● **演習用の文章**
"""
コラムNo.185 その専門家はアテにならない

 

 「専門家の判断は統計より劣る」

私もいわゆる専門家の端くれの端の方にいますので、この一文にはちょっと心がざわついてしまいます。一言でいえば、専門家の存在する意味がないのと同義であり、仕事を全否定されているような印象を受けます。

 

 冒頭の文は、ノーベル経済学賞を受賞した行動経済学者ダニエル・カーネマンの著書「ファスト&スロー 早川書房」の中から取り上げました。書籍中では、「専門家の予測精度」と「数値化による統計的な予測精度」を調査した結果、例えばがん患者の生存年数、新規事業の成否、銀行の信用リスク、サッカーの勝者、ワインの将来価格など、その他多数も実例として示され、そのほとんどで専門家の予測精度は統計的予測精度を下回ったそうです。この事実に関しては、もはや論争の余地はないとする著名な研究者の言葉も引用しています。

 

 そもそもこの書籍「ファスト&スロー」は、かなりざっくりまとめると、脳の働きをシステム1(速い思考)とシステム2(遅い思考)とに分け、人間の判断がいかに「いい加減」でエラーを起こしやすいかということをあらゆる実験や調査などから浮き彫りにしていく内容となっています。
"""
● **提供された情報**
"""
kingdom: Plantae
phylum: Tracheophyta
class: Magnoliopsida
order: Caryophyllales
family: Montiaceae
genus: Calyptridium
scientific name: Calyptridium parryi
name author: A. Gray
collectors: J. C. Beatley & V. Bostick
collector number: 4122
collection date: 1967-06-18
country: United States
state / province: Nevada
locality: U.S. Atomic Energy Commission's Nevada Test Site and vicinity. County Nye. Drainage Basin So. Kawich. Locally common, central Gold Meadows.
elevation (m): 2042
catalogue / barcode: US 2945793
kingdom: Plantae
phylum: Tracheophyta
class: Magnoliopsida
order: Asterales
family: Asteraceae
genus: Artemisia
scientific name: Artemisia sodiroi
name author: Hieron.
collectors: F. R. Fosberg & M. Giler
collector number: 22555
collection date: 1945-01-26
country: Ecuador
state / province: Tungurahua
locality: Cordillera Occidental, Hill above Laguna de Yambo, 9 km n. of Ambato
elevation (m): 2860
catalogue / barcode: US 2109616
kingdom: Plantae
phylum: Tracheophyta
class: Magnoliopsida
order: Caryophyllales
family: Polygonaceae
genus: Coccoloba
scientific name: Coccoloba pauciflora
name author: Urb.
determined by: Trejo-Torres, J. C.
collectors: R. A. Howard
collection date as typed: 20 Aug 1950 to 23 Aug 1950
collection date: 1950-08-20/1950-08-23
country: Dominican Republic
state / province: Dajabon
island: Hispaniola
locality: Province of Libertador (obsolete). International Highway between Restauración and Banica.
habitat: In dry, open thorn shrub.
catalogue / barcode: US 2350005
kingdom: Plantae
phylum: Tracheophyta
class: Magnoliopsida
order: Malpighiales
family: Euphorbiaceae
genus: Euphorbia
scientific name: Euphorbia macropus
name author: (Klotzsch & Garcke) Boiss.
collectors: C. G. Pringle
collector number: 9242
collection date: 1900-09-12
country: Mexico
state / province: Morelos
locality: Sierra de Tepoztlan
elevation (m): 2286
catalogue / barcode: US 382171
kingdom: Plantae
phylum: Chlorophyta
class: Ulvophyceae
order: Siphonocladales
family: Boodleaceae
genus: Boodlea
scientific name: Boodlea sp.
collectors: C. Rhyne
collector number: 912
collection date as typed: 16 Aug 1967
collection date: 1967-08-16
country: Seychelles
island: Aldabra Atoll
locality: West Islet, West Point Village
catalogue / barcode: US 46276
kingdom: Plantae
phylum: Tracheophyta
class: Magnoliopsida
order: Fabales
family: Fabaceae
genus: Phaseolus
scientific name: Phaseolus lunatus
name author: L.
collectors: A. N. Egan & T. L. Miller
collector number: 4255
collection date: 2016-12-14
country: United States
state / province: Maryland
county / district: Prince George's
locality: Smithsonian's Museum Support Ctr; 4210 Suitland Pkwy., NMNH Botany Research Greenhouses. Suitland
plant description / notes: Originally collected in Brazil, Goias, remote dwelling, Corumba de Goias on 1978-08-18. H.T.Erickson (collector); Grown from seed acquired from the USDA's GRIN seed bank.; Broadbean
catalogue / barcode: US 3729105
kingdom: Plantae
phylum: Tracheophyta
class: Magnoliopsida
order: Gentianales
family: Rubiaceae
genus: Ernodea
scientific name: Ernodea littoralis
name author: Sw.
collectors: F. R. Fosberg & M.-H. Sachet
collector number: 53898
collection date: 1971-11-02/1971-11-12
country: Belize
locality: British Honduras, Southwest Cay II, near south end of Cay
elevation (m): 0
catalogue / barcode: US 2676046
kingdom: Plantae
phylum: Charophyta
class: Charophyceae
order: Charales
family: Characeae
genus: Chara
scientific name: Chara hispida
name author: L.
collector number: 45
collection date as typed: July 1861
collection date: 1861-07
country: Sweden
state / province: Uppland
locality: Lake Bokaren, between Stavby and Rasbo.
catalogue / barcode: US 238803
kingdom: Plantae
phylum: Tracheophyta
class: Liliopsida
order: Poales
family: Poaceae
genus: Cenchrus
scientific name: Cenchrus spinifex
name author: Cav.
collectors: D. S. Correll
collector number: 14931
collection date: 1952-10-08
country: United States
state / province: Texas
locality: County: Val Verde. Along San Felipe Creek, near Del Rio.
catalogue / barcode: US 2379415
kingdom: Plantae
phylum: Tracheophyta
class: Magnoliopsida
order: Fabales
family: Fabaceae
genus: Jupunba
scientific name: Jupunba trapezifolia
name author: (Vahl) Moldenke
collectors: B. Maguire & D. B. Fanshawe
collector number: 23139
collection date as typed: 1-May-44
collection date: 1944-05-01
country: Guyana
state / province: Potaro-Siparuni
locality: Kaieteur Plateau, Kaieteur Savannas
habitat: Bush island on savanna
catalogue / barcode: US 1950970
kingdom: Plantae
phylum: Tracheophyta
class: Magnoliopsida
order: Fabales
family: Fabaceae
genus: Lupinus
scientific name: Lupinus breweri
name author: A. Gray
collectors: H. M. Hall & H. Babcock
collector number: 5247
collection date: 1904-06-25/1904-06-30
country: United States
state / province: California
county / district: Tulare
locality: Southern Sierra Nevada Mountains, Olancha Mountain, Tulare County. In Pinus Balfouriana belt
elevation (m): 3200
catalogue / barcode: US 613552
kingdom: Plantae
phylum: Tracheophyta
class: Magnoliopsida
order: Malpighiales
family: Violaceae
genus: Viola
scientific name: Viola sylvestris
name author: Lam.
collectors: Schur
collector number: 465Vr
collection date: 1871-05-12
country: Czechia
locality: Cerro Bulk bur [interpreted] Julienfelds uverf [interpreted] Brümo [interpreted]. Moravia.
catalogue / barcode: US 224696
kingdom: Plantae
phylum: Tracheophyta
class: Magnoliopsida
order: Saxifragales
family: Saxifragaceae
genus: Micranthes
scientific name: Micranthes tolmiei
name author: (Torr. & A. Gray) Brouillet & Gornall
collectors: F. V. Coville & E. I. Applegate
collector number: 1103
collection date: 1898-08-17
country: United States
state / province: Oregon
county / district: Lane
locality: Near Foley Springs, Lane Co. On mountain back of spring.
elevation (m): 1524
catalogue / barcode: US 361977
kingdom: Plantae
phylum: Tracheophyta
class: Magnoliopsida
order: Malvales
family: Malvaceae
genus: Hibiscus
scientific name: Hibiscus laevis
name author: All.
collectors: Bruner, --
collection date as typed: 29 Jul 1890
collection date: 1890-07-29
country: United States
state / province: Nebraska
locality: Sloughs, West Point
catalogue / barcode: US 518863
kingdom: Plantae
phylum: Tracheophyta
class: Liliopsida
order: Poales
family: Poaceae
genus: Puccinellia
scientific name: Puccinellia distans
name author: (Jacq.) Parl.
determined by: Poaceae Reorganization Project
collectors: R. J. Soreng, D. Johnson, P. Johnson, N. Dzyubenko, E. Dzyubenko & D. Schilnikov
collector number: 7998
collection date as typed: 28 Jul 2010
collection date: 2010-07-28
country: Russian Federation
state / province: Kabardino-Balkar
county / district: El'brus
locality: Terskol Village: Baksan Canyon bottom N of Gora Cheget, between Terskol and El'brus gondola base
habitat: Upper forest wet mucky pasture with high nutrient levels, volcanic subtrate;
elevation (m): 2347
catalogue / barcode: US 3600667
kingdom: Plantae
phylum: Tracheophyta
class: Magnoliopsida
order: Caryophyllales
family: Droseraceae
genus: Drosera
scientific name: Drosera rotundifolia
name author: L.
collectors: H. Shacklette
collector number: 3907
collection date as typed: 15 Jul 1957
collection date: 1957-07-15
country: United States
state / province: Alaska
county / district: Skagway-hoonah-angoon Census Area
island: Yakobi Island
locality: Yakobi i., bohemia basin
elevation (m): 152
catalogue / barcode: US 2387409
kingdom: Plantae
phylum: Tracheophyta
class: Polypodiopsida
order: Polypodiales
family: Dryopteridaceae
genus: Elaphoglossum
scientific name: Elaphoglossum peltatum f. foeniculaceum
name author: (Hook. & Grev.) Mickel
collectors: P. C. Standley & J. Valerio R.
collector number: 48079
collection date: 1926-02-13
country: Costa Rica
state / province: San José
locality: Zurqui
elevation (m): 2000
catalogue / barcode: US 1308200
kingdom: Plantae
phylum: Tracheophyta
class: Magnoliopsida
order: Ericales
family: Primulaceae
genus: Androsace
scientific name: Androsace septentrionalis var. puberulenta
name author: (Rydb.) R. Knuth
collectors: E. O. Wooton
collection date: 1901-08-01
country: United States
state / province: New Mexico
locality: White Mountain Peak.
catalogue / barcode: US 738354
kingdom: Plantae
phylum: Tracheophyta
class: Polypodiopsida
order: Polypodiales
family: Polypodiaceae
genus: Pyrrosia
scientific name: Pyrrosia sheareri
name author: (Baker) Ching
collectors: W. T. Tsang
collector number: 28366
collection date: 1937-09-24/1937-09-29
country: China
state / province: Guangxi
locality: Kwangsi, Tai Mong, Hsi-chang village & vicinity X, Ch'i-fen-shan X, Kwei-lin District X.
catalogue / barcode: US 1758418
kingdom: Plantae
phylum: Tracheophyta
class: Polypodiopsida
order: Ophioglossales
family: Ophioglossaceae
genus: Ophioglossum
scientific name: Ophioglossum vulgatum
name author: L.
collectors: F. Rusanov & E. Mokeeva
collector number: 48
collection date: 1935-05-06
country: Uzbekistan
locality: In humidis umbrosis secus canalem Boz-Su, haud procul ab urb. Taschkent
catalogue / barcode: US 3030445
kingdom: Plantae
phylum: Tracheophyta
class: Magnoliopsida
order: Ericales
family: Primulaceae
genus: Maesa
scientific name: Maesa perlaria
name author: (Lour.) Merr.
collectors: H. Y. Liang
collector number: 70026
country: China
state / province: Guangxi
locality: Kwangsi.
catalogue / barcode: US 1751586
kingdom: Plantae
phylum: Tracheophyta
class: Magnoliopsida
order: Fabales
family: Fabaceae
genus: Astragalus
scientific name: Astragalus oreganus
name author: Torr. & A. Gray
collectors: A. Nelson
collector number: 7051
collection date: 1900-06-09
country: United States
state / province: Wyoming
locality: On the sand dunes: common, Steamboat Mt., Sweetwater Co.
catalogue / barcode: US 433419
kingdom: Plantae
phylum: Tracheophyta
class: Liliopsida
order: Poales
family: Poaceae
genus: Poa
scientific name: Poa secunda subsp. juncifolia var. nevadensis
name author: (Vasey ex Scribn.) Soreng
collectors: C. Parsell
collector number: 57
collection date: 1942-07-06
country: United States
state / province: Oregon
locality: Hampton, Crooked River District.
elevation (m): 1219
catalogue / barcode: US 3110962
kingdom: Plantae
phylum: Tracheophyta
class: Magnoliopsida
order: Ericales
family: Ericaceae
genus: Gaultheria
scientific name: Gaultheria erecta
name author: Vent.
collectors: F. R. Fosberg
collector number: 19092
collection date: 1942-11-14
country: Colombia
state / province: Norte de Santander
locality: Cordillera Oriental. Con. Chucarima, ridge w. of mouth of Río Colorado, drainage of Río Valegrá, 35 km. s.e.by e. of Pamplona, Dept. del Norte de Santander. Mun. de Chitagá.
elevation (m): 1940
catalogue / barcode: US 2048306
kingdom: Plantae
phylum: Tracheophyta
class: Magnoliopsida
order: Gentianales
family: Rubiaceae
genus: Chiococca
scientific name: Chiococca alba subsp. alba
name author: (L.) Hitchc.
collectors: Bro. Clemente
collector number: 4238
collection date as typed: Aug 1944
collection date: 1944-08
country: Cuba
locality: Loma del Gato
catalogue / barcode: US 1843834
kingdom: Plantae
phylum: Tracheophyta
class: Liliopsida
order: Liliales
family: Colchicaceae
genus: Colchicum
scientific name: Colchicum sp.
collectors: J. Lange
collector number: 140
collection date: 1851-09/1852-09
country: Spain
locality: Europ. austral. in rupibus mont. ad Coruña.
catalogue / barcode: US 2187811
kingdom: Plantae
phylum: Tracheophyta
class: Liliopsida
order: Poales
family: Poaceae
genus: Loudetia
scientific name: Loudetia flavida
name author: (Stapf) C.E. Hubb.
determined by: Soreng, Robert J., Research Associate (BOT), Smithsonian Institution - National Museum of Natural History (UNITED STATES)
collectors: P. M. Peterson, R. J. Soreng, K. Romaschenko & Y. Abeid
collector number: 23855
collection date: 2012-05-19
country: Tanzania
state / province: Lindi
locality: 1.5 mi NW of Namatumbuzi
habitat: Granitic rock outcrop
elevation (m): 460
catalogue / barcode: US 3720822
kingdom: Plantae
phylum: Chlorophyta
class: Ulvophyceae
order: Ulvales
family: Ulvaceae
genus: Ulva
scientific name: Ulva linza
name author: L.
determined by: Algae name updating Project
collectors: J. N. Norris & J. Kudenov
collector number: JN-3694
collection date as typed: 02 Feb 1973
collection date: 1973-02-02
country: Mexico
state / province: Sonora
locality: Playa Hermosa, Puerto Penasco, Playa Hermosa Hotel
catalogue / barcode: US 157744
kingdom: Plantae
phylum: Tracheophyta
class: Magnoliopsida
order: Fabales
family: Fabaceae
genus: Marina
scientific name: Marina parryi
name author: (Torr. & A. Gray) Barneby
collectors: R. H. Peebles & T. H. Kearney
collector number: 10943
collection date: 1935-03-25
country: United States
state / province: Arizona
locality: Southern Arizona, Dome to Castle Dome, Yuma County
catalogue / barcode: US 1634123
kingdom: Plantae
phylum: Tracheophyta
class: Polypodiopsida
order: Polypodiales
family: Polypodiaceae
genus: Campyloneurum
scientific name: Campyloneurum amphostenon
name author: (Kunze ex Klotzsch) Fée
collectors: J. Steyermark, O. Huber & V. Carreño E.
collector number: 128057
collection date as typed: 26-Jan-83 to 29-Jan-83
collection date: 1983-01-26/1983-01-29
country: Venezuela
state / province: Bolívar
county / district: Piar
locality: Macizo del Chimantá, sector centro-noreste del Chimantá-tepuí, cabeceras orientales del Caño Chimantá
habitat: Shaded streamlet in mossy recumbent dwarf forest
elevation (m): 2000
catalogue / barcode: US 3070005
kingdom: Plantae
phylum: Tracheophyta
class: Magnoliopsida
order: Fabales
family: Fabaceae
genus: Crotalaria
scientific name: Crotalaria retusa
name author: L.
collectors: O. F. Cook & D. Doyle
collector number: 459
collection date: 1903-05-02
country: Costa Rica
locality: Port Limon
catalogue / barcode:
"""
● **課題の指示**
専門家の予測精度を扱ったコラムから、「冒頭の文は、ノーベル経済学賞」を含む語句で始め、「究者の言葉も引用しています。」で終わる部分を一字も変えずに書き写すこと。

● **演習の結果**
冒頭の文は、ノーベル経済学賞を受賞した行動経済学者ダニエル・カーネマンの著書「ファスト&スロー 早川書房」の中から取り上げました。書籍中では、「専門家の予測精度」と「数値化による統計的な予測精度」を調査した結果、例えばがん患者の生存年数、新規事業の成否、銀行の信用リスク、サッカーの勝者、ワインの将来価格など、その他多数も実例として示され、そのほとんどで専門家の予測精度は統計的予測精度を下回ったそうです。この事実に関しては、もはや論争の余地はないとする著名な研究者の言葉も引用しています。